We have made James's claim our own.

Picture: James Turrell and Karl Weinhold working on the Elliptical Glass at feno

What was the greatest challenge in working with James?

You need to be prepared unconditionally to listen to the artist without bias. And you need the ability to understand both art and technology. Off-the-shelf solutions are not always available – to say the least. That’s why so many artists and designers have come to us. Because they hoped for understanding and found it. The situation in the automotive sector and indeed other sectors is much the same as with light art. First, it’s about understanding. And then translating that understanding into technology.

James has occasionally popped in to the company to work on his projects on site. Do you tiptoe around him?

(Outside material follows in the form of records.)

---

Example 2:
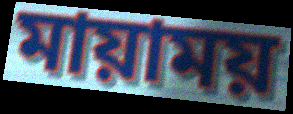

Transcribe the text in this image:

মায়াময়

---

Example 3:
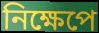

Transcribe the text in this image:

নিক্ষেপে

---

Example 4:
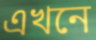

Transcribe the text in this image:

এখনে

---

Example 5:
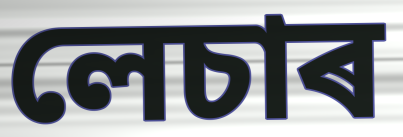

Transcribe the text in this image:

লেচাৰ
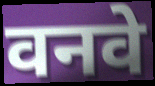
वनवे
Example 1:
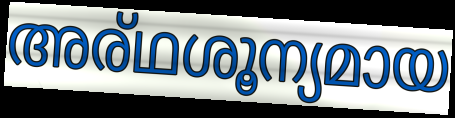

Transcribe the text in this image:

അര്ഥശൂന്യമായ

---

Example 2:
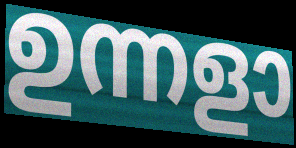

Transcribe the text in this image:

ഉന്നളാ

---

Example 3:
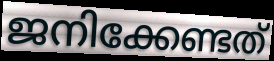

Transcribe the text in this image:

ജനിക്കേണ്ടത്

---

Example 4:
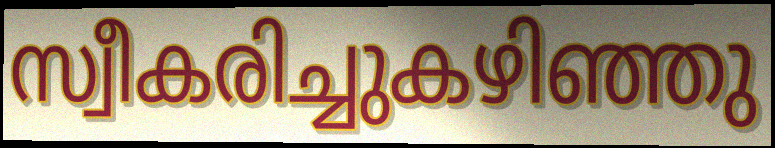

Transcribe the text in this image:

സ്വീകരിച്ചുകഴിഞ്ഞു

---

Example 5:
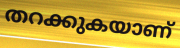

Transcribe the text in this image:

തറക്കുകയാണ്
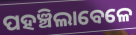
ପହଞ୍ଚିଲାବେଳେ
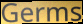
Germs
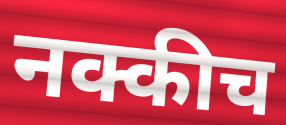
नक्कीच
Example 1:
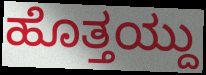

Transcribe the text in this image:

ಹೊತ್ತಯ್ದು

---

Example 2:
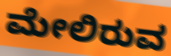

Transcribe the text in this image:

ಮೇಲಿರುವ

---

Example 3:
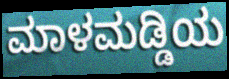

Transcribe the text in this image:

ಮಾಳಮಡ್ಡಿಯ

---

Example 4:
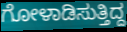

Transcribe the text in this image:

ಗೋಳಾಡಿಸುತ್ತಿದ್ದ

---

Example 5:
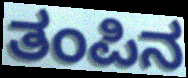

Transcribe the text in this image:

ತಂಪಿನ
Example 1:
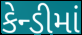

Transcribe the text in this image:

કેન્ડીમાં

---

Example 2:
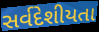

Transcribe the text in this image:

સર્વદેશીયતા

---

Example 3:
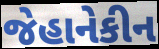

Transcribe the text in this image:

જેહાનેકીન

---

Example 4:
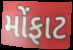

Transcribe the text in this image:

મોંફાટ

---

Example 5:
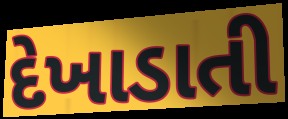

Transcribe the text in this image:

દેખાડાતી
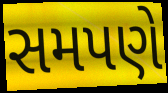
સમપણે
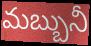
మబ్బునీ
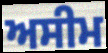
ਅਸੀਮ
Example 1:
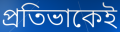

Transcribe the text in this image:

প্রতিভাকেই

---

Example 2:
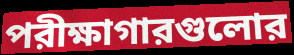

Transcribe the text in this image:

পরীক্ষাগারগুলোর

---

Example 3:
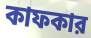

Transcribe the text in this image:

কাফকার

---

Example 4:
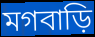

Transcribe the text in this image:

মগবাড়ি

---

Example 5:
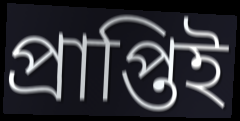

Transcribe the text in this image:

প্রাপ্তিই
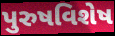
પુરુષવિશેષ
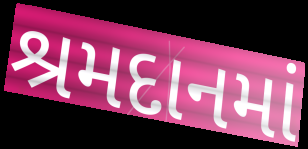
શ્રમદાનમાં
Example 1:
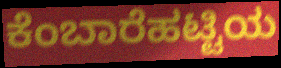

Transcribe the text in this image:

ಕೆಂಬಾರೆಹಟ್ಟಿಯ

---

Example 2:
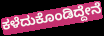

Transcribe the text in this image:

ಕಳೆದುಕೊಂಡಿದ್ದೇನೆ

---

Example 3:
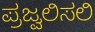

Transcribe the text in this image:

ಪ್ರಜ್ವಲಿಸಲಿ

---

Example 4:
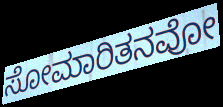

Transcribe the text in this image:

ಸೋಮಾರಿತನವೋ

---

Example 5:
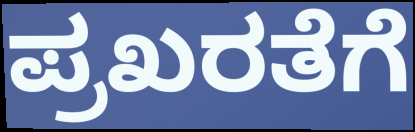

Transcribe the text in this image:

ಪ್ರಖರತೆಗೆ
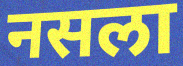
नसला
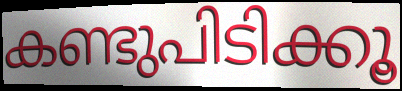
കണ്ടുപിടിക്കൂ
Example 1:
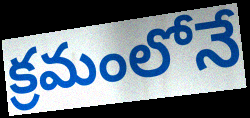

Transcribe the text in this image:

క్రమంలోనే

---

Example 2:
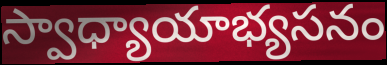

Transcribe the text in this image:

స్వాధ్యాయాభ్యసనం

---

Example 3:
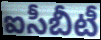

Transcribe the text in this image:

ఐసీబీటీ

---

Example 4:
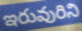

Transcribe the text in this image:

ఇరువురిని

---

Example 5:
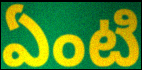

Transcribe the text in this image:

ఏంటి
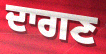
ਦਾਗਣ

When we created the first Glass Works with him in 2016, for example, there was a certain amount of nervousness here. People were feeling a bit jittery and awestruck, but basically there was total concentration. It takes a huge effort to meet the extreme technical standards that this art demands. It’s the same with other artists and designers such as Ingo Maurer. But most of the time you get into the groove quite quickly. We have a good understanding.

Is James approachable?

Yes, very. Absolutely. That may be because of the special relationship between the artist, who has the idea, and the craftsman, who gives them the technical possibility. James once said: “No, you're also an artist.” But I see myself as a craftsman. It’s like someone making etchings and someone else printing them. You need an artistic understanding, but I have always seen myself as a tool in his hands. There has never been any friction between us. He has invited me to his home, and we have experienced all kinds of adventures together in Mexico, Switzerland and Japan. He has always been very amiable.

I have always seen myself a tool in James’s hands.

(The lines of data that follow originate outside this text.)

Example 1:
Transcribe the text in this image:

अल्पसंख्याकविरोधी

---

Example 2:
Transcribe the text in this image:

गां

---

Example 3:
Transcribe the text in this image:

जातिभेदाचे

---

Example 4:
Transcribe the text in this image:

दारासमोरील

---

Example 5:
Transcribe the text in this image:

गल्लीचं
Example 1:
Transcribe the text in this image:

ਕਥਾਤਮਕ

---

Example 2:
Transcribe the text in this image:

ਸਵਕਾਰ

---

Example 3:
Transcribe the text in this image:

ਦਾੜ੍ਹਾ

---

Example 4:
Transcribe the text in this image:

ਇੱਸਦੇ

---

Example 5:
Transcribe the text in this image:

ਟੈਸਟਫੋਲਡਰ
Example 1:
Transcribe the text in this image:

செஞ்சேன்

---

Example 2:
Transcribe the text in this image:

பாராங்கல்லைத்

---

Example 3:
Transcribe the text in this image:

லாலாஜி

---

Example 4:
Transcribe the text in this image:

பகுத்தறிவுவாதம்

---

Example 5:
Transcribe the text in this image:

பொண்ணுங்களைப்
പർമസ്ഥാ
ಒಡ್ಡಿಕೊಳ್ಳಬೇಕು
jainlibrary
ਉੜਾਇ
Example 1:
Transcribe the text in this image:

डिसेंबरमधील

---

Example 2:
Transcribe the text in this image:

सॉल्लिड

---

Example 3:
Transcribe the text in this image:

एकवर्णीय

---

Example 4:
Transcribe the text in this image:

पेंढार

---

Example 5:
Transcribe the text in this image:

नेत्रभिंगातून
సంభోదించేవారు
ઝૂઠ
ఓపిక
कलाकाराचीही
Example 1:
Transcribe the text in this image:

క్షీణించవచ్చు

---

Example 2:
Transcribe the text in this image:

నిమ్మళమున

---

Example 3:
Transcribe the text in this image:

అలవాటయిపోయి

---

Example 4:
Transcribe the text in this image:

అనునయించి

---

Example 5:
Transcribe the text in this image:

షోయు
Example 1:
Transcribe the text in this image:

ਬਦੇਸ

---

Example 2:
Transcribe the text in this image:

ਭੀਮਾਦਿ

Picture: The light-flooded Station in Zug, Switzerland

Were there any key moments that shaped your continued collaboration?

Yes, several. Take the first project, for example. It was in Frankfurt at the of the Dresdener Bank Tower, as it was known then. We had two major art projects in the the building at the same time. Our client had sent me specifications in advance showing how James wanted to program and implement the projects. At the tower itself I saw that the sketch was very different from what James wanted. So I said to James: “I’ll make it work for you, but I won’t be able to do it today because this is something I haven’t prepared for.” I stayed up all night completely reprogramming the software so that the lighting control system worked the next morning just as James had envisioned. That seems to have impressed him. In any case, we received the next order shortly afterwards. That was for the fantastic Skyspace in Japan. James’s first ever LED Skyspace.

I heard you once absconded together...

Yes, that did happen. The first time we had the opportunity to spend a lot of time with each other was on the “Zug Station” project. At the opening party with congratulatory speeches and lots of invited guests and sponsors, I went out to look at our handiwork in peace. I was sitting on a bench admiring the artwork when a few minutes later James came and sat down beside me also to take a little time to look at it. Then he said: “Shall we go and eat something?” So we went. Somewhere completely different. Sometime later we returned to the party. On such occasions, we talked a lot about our outlook on life, family and other personal matters. So yes, he’s definitely approachable.

If you could choose your next project with James, what would it be?

It would be another project like Aqua de Luz on Yucatan. One with different art installations each with different requirements in the same environment. I would love to do that. And I'd love to develop a James-Turrell-car with an Automotive OEM.